BERLIN (Own report) – Wolfgang Ischinger, Chairman of the Munich Security Conference, is calling for the Bundeswehr’s deployment in Syria. It is high time, to discuss “seriously” the creation of so-called safe havens and “no-fly zones in and around Syria,” according to Ischinger. This “of course” would call for the participation of the German Armed Forces and in relationship to the deployment of ground forces, “nothing can be ruled out.” Ischinger is also providing justification for going to war. Whereas Syria has been submerged in war, because of the arms supplies furnished by the West and its regional allies to insurgent militias – including Al Qaeda and the “Islamic State” (IS), this influential diplomat claims that the current “conflagration” is the consequence of Western non-intervention. These war plans are, however, a reaction to Russia’s growing influence also in the Middle East. In recent months, Moscow has been holding extensive negotiations in view of settling the Syrian war. In his speech before the UN General Assembly on September 28, President Putin is expected to propose a new anti-IS coalition, with inclusion of the Syrian government. Therefore, in the framework of the Western Alliance, Berlin would like to counter Russia’s growing role in international politics.
“Safe Havens” and No-Fly Zones
Wolfgang Ischinger, seen as a heavyweight in the German political establishment, is calling on Berlin and the EU to not only be able to “seriously discuss” the creation of “safe havens in Syria.” The term “safe havens” has long been used to refer to the occupation of regions in northern Syria, which insurgents could use as bridgeheads for conquering all of the country. According to Ischinger, Berlin and the EU should also discuss “the possibility of no-fly zones in and around Syria.” The proclamation of no-fly zones would, de-facto, lead to open warfare against the country’s government – just as it did in the case of Libya. According to Ischinger, this would “of course” call for the Bundeswehr’s deployment. “If the question of ground troops should arise,” it would be “Syria’s regional neighbors,” in particular, who will have to become active. But even in this respect, Ischinger “rules out nothing.” The question of the participation of German ground troops has therefore been raised. The Chairman of the Munich Security Conference merely rejects “plans for crusade-like escapades.” This remark refers to the aggressive anti-Islamic propaganda used during wars in the aftermath of 2001, which would hardly be compatible with the deployment of German troops.
Justification for War
Ischinger has, at the same time, formulated a justification for going to war, which, in the meantime, is also beginning to appear in German media. Referring to the abandoned western aggression on Syria, announced for late summer 2013, the veteran diplomat alleges that Syria’s current “conflagration” is the “result of collective inactivity” and could have been avoided militarily. In fact, the Syrian conflagration had already been sparked earlier – primarily by the West and its regional allies’ continuous political and military support for the various factions of the insurgency, including al Qaeda’s subsidiary, Jabhat al Nusra, and also the “Islamic State” (IS). (german-foreign-policy.com reported.) All indications point to a western military intervention making the situation worse in Syria and plunging other countries – particularly Lebanon and Jordan – into ruin. Nowhere in the Islamic world have the West’s wars brought the stabilization promised by their pre-war propaganda. On the contrary, they have caused the total destruction of the respective countries – Afghanistan, Iraq and Libya – and led to the destabilization of the neighboring countries (Pakistan, Tunisia, and Mali).

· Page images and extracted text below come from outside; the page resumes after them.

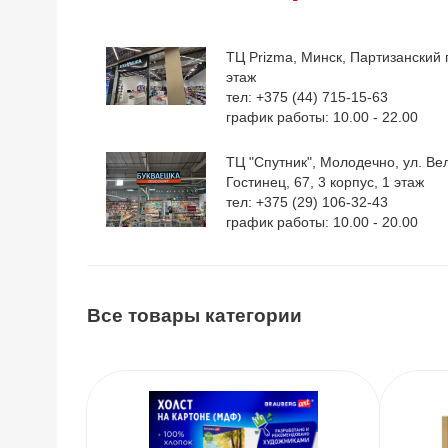
ТЦ Prizma, Минск, Партизанский п
этаж
тел: +375 (44) 715-15-63
график работы: 10.00 - 22.00
ТЦ "Спутник", Молодечно, ул. Ве
Гостинец, 67, 3 корпус, 1 этаж
тел: +375 (29) 106-32-43
график работы: 10.00 - 20.00
Все товары категории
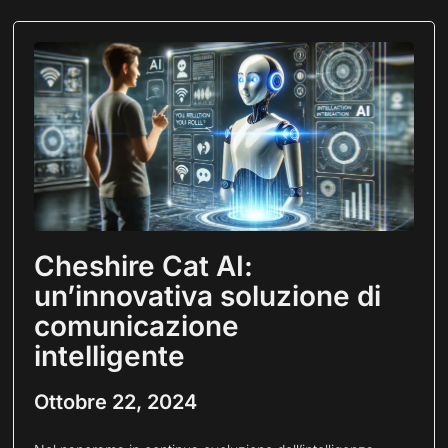
Cheshire Cat AI:
un’innovativa soluzione di
comunicazione
intelligente
Ottobre 22, 2024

An intervention of the Bundeswehr in Syria could lead to a further escalation of the Middle East conflagration. It would also lead to a radical expansion of conflicts between the West – still insisting on “regime change” in Syria – and Russia, which is supporting the Syrian president. Just a few days ago, US Secretary of State, John Kerry declared that by stationing Russian troops in Syria, Moscow is running the risk of direct confrontation with the US-led anti-IS Coalition. Given the fact that Russia would not be fighting on the side of IS, but on the side of Assad, that confrontation could only result from the anti-IS coalition also militarily attacking Syrian government positions. This is exactly what Washington and London were have recently discussing. Ischinger’s call for the Bundeswehr to join the battle in Syria, falls in line with these contemplations. Whereas the West’s power struggle with Russia had previously been limited to the proxy conflict over Ukraine, in Syria, it threatens to become a direct confrontation.